## [TASK GOAL]
Scan the entries below, and for each line that includes the word "debts", make a copy.

*-*-*

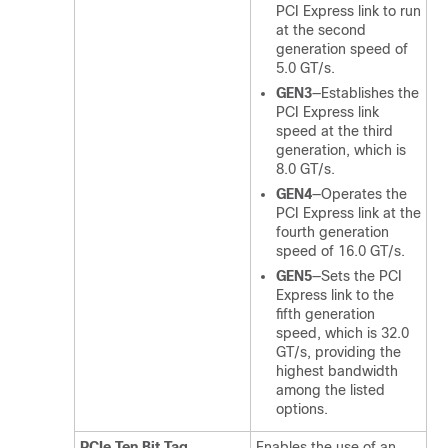
PCI Express link to run
at the second
generation speed of
5.0 GT/s.
GEN3
—Establishes the
PCI Express link
speed at the third
generation, which is
8.0 GT/s.
GEN4
—Operates the
PCI Express link at the
fourth generation
speed of 16.0 GT/s.
GEN5
—Sets the PCI
Express link to the
fifth generation
speed, which is 32.0
GT/s, providing the
highest bandwidth
among the listed
options.
PCIe Ten Bit Tag
Enables the use of an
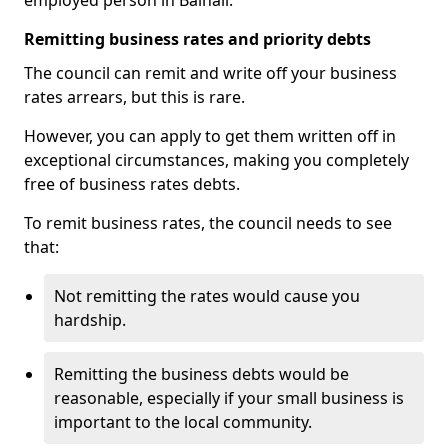
employed person in Balhall.
Remitting business rates and priority debts
The council can remit and write off your business
rates arrears, but this is rare.
However, you can apply to get them written off in
exceptional circumstances, making you completely
free of business rates debts.
To remit business rates, the council needs to see
that:
Not remitting the rates would cause you
hardship.
Remitting the business debts would be
reasonable, especially if your small business is
important to the local community.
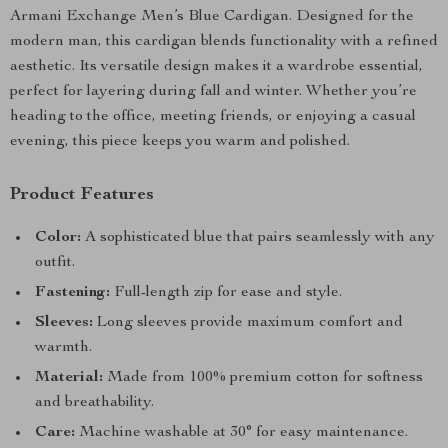
Armani Exchange Men’s Blue Cardigan. Designed for the
modern man, this cardigan blends functionality with a refined
aesthetic. Its versatile design makes it a wardrobe essential,
perfect for layering during fall and winter. Whether you’re
heading to the office, meeting friends, or enjoying a casual
evening, this piece keeps you warm and polished.
Product Features
Color:
A sophisticated blue that pairs seamlessly with any
outfit.
Fastening:
Full-length zip for ease and style.
Sleeves:
Long sleeves provide maximum comfort and
warmth.
Material:
Made from 100% premium cotton for softness
and breathability.
Care:
Machine washable at 30° for easy maintenance.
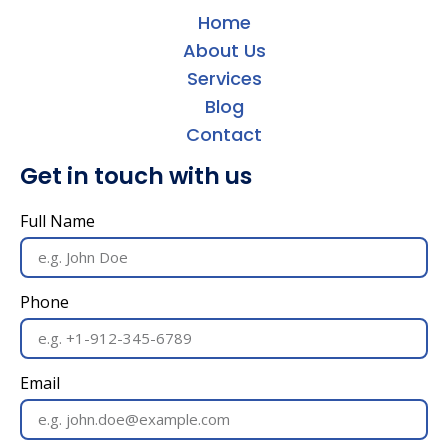
Home
About Us
Services
Blog
Contact
Get in touch with us
Full Name
Phone
Email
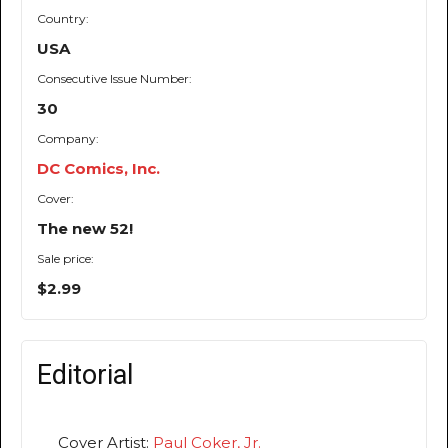
Country:
USA
Consecutive Issue Number:
30
Company:
DC Comics, Inc.
Cover:
The new 52!
Sale price:
$2.99
Editorial
Cover Artist:
Paul Coker, Jr.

*-*-*

## [PROBLEM SOLUTION]
Remitting business rates and priority debts
free of business rates debts.
Remitting the business debts would be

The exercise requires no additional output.